EXERCISE BRIEF ->
For this exercise, restate every line below word for word and drop the images.

──────── SOURCE DATA ────────

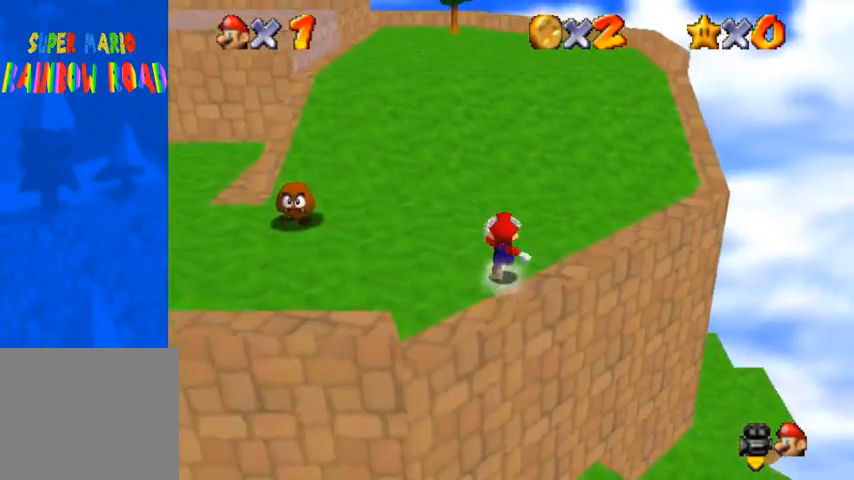
{"buttons": [], "left_stick": "up", "right_stick": "center", "events": [[267, "CROSS", "down"], [467, "CROSS", "up"]]}
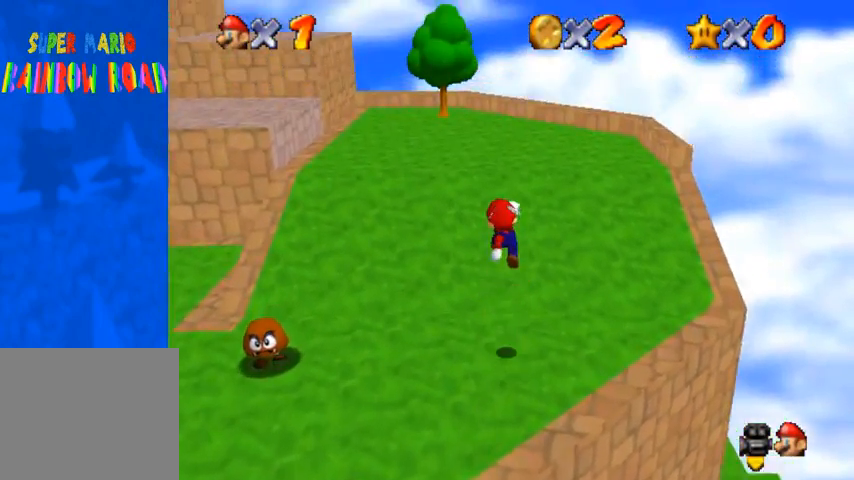
{"buttons": ["CROSS"], "left_stick": "up", "right_stick": "center", "events": [[200, "SQUARE", "down"], [300, "SQUARE", "up"], [400, "SQUARE", "down"], [433, "CROSS", "down"], [467, "SQUARE", "up"]]}
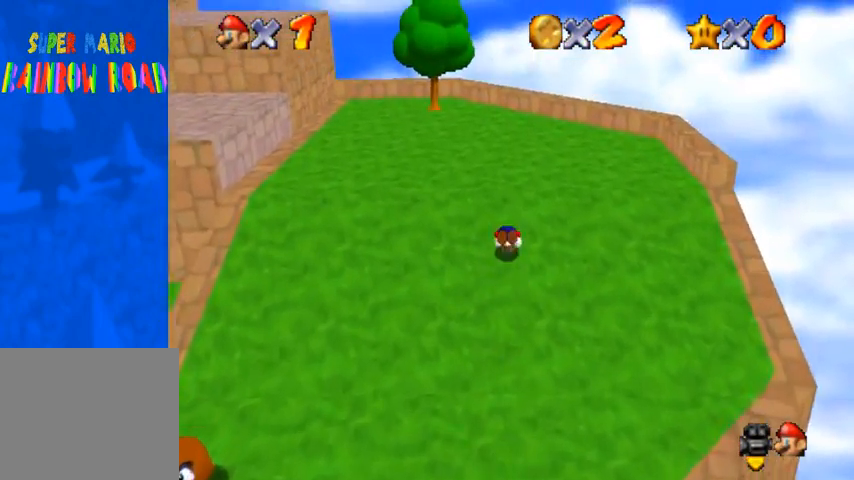
{"buttons": [], "left_stick": "up-left", "right_stick": "center", "events": [[33, "CROSS", "up"], [133, "right_stick", "right"], [267, "left_stick", "up-left"], [500, "right_stick", "center"]]}
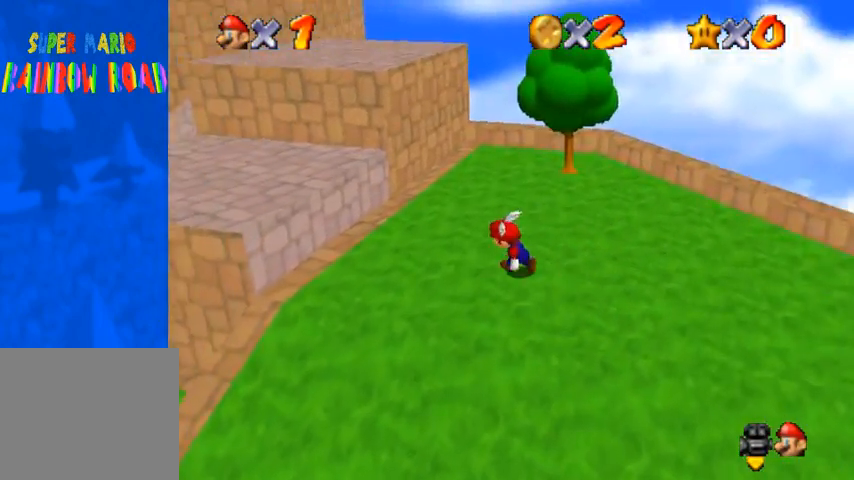
{"buttons": ["SQUARE"], "left_stick": "up-left", "right_stick": "center", "events": [[133, "CROSS", "down"], [300, "CROSS", "up"], [367, "SQUARE", "down"]]}
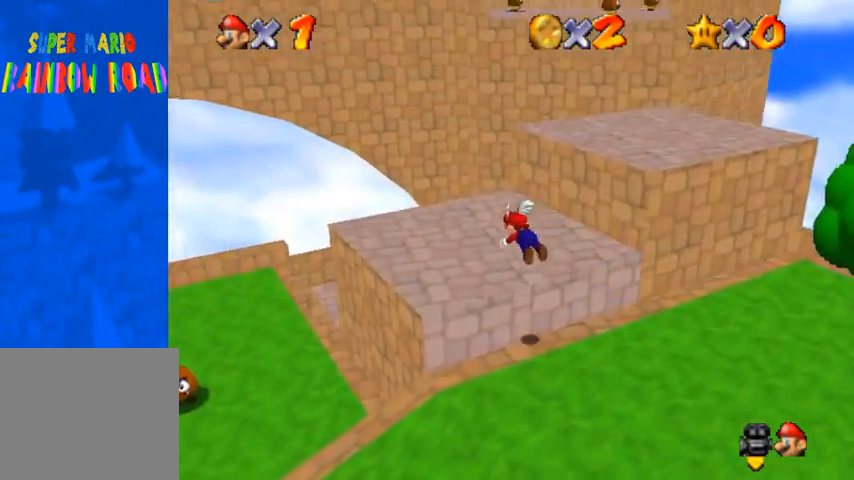
{"buttons": [], "left_stick": "right", "right_stick": "center", "events": [[33, "SQUARE", "up"], [167, "SQUARE", "down"], [167, "left_stick", "right"], [200, "CROSS", "down"], [267, "SQUARE", "up"], [300, "CROSS", "up"], [333, "right_stick", "down-left"], [500, "right_stick", "center"]]}
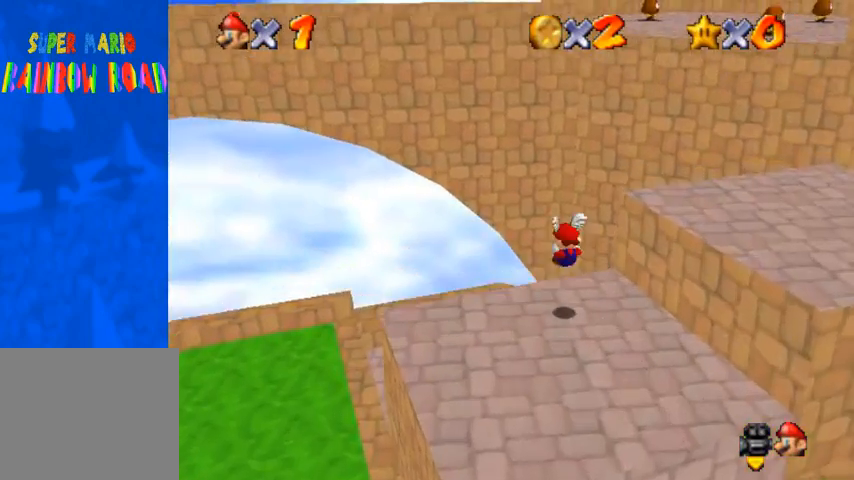
{"buttons": [], "left_stick": "center", "right_stick": "down-left", "events": [[33, "left_stick", "center"], [100, "right_stick", "down-left"], [300, "right_stick", "center"], [400, "right_stick", "down-left"]]}
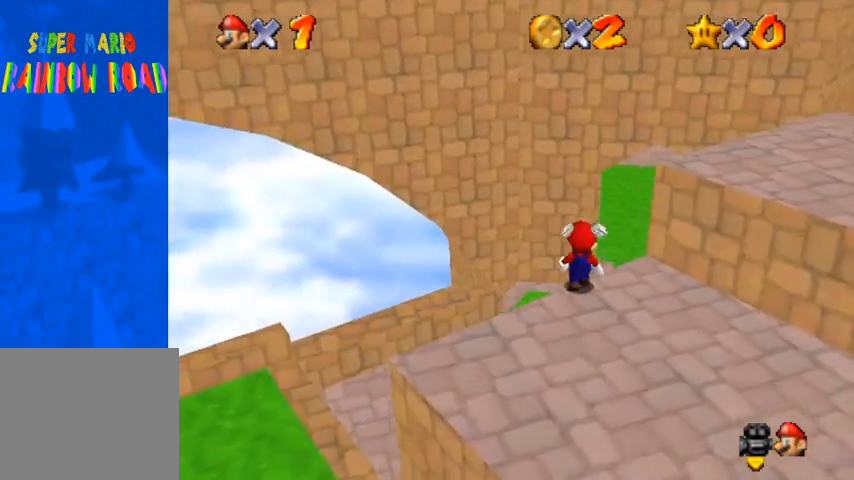
{"buttons": [], "left_stick": "up-right", "right_stick": "down-left", "events": [[100, "right_stick", "center"], [400, "left_stick", "right"], [400, "right_stick", "down-left"], [500, "left_stick", "up-right"]]}
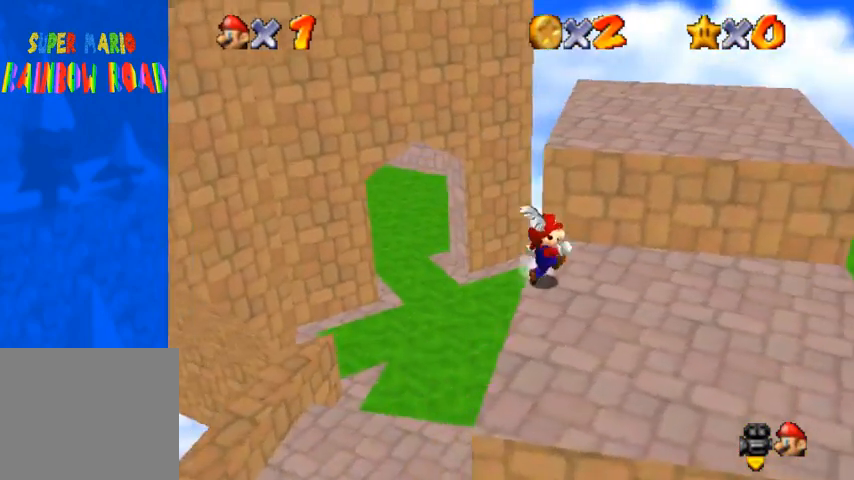
{"buttons": [], "left_stick": "up", "right_stick": "center", "events": [[33, "right_stick", "center"], [100, "left_stick", "up"], [167, "CROSS", "down"], [433, "CROSS", "up"]]}
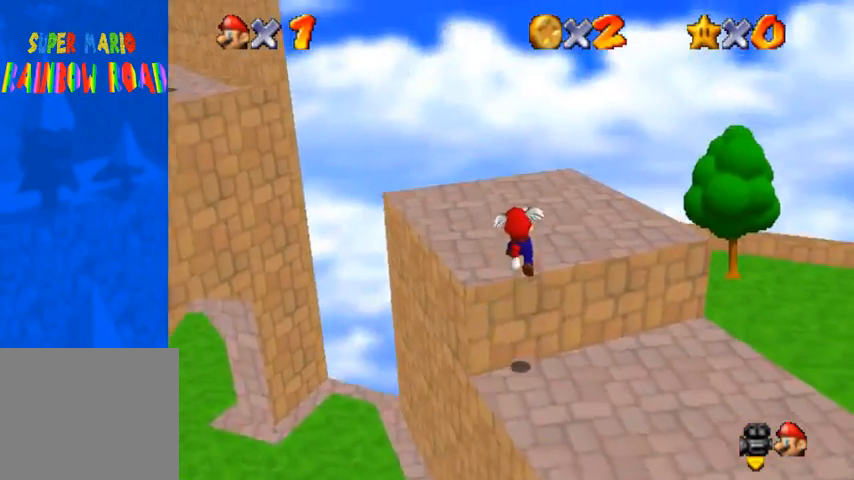
{"buttons": [], "left_stick": "center", "right_stick": "right", "events": [[67, "right_stick", "down-right"], [233, "right_stick", "right"], [367, "right_stick", "center"], [400, "left_stick", "center"], [433, "right_stick", "right"]]}
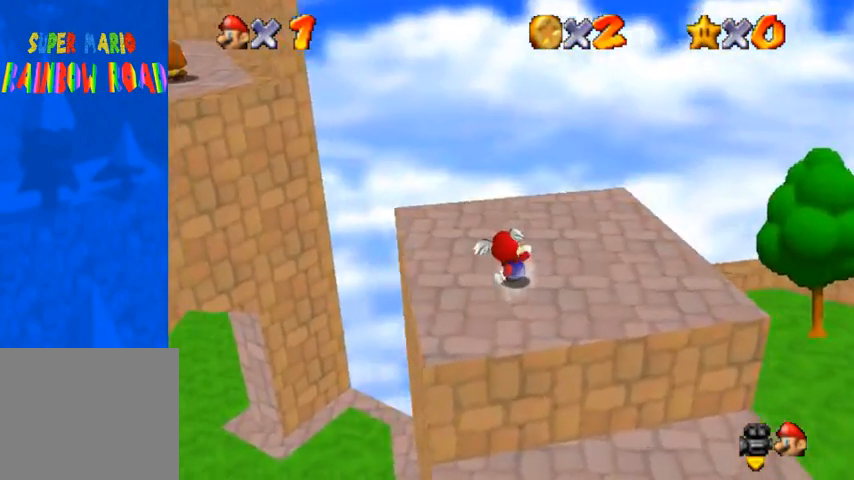
{"buttons": ["CROSS", "SQUARE"], "left_stick": "up-left", "right_stick": "center", "events": [[100, "left_stick", "up-left"], [100, "right_stick", "center"], [367, "CROSS", "down"], [367, "SQUARE", "down"]]}
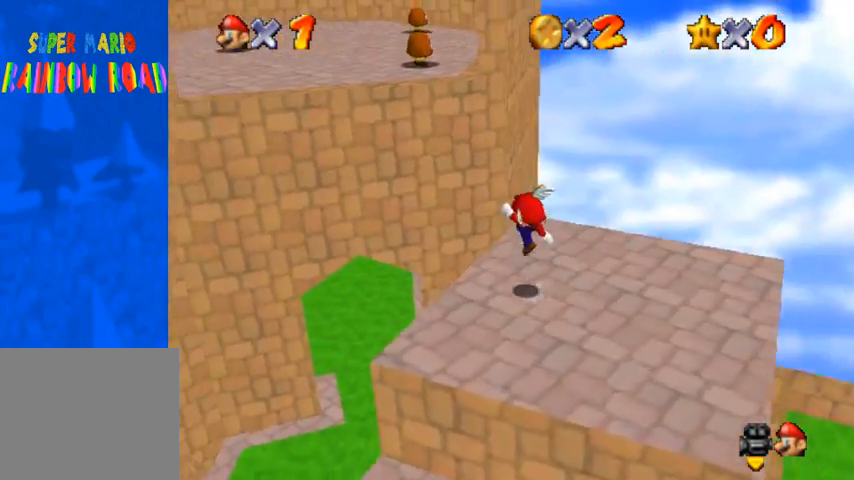
{"buttons": ["CROSS"], "left_stick": "up-left", "right_stick": "center", "events": [[100, "SQUARE", "up"], [133, "CROSS", "up"], [267, "CROSS", "down"]]}
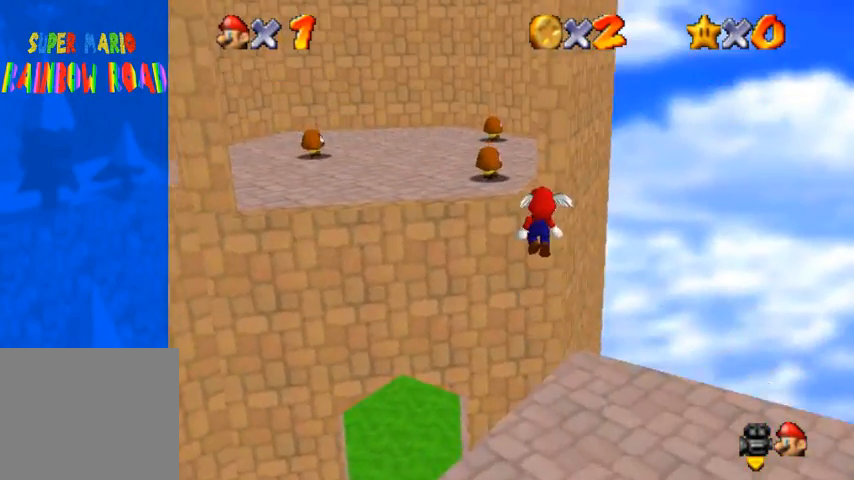
{"buttons": [], "left_stick": "right", "right_stick": "center", "events": [[200, "left_stick", "down"], [300, "SQUARE", "down"], [333, "left_stick", "up"], [433, "SQUARE", "up"], [467, "CROSS", "up"], [467, "left_stick", "right"]]}
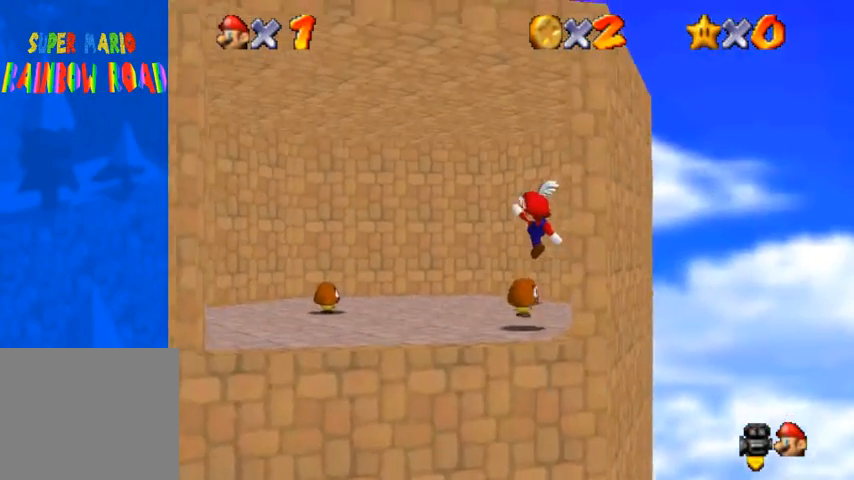
{"buttons": ["CROSS"], "left_stick": "up-left", "right_stick": "center", "events": [[333, "left_stick", "center"], [467, "CROSS", "down"], [467, "left_stick", "up-left"]]}
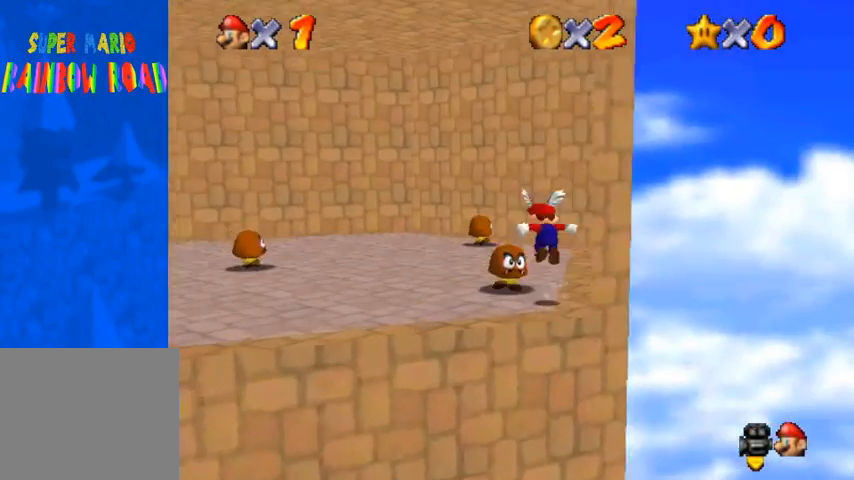
{"buttons": [], "left_stick": "up-left", "right_stick": "center", "events": [[33, "SQUARE", "down"], [100, "CROSS", "up"], [167, "SQUARE", "up"], [233, "left_stick", "center"], [433, "left_stick", "up-left"]]}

────────

FINISHED EXERCISE ->
{"buttons": [], "left_stick": "up", "right_stick": "center", "events": [[267, "CROSS", "down"], [467, "CROSS", "up"]]}
{"buttons": ["CROSS"], "left_stick": "up", "right_stick": "center", "events": [[200, "SQUARE", "down"], [300, "SQUARE", "up"], [400, "SQUARE", "down"], [433, "CROSS", "down"], [467, "SQUARE", "up"]]}
{"buttons": [], "left_stick": "up-left", "right_stick": "center", "events": [[33, "CROSS", "up"], [133, "right_stick", "right"], [267, "left_stick", "up-left"], [500, "right_stick", "center"]]}
{"buttons": ["SQUARE"], "left_stick": "up-left", "right_stick": "center", "events": [[133, "CROSS", "down"], [300, "CROSS", "up"], [367, "SQUARE", "down"]]}
{"buttons": [], "left_stick": "right", "right_stick": "center", "events": [[33, "SQUARE", "up"], [167, "SQUARE", "down"], [167, "left_stick", "right"], [200, "CROSS", "down"], [267, "SQUARE", "up"], [300, "CROSS", "up"], [333, "right_stick", "down-left"], [500, "right_stick", "center"]]}
{"buttons": [], "left_stick": "center", "right_stick": "down-left", "events": [[33, "left_stick", "center"], [100, "right_stick", "down-left"], [300, "right_stick", "center"], [400, "right_stick", "down-left"]]}
{"buttons": [], "left_stick": "up-right", "right_stick": "down-left", "events": [[100, "right_stick", "center"], [400, "left_stick", "right"], [400, "right_stick", "down-left"], [500, "left_stick", "up-right"]]}
{"buttons": [], "left_stick": "up", "right_stick": "center", "events": [[33, "right_stick", "center"], [100, "left_stick", "up"], [167, "CROSS", "down"], [433, "CROSS", "up"]]}
{"buttons": [], "left_stick": "center", "right_stick": "right", "events": [[67, "right_stick", "down-right"], [233, "right_stick", "right"], [367, "right_stick", "center"], [400, "left_stick", "center"], [433, "right_stick", "right"]]}
{"buttons": ["CROSS", "SQUARE"], "left_stick": "up-left", "right_stick": "center", "events": [[100, "left_stick", "up-left"], [100, "right_stick", "center"], [367, "CROSS", "down"], [367, "SQUARE", "down"]]}
{"buttons": ["CROSS"], "left_stick": "up-left", "right_stick": "center", "events": [[100, "SQUARE", "up"], [133, "CROSS", "up"], [267, "CROSS", "down"]]}
{"buttons": [], "left_stick": "right", "right_stick": "center", "events": [[200, "left_stick", "down"], [300, "SQUARE", "down"], [333, "left_stick", "up"], [433, "SQUARE", "up"], [467, "CROSS", "up"], [467, "left_stick", "right"]]}
{"buttons": ["CROSS"], "left_stick": "up-left", "right_stick": "center", "events": [[333, "left_stick", "center"], [467, "CROSS", "down"], [467, "left_stick", "up-left"]]}
{"buttons": [], "left_stick": "up-left", "right_stick": "center", "events": [[33, "SQUARE", "down"], [100, "CROSS", "up"], [167, "SQUARE", "up"], [233, "left_stick", "center"], [433, "left_stick", "up-left"]]}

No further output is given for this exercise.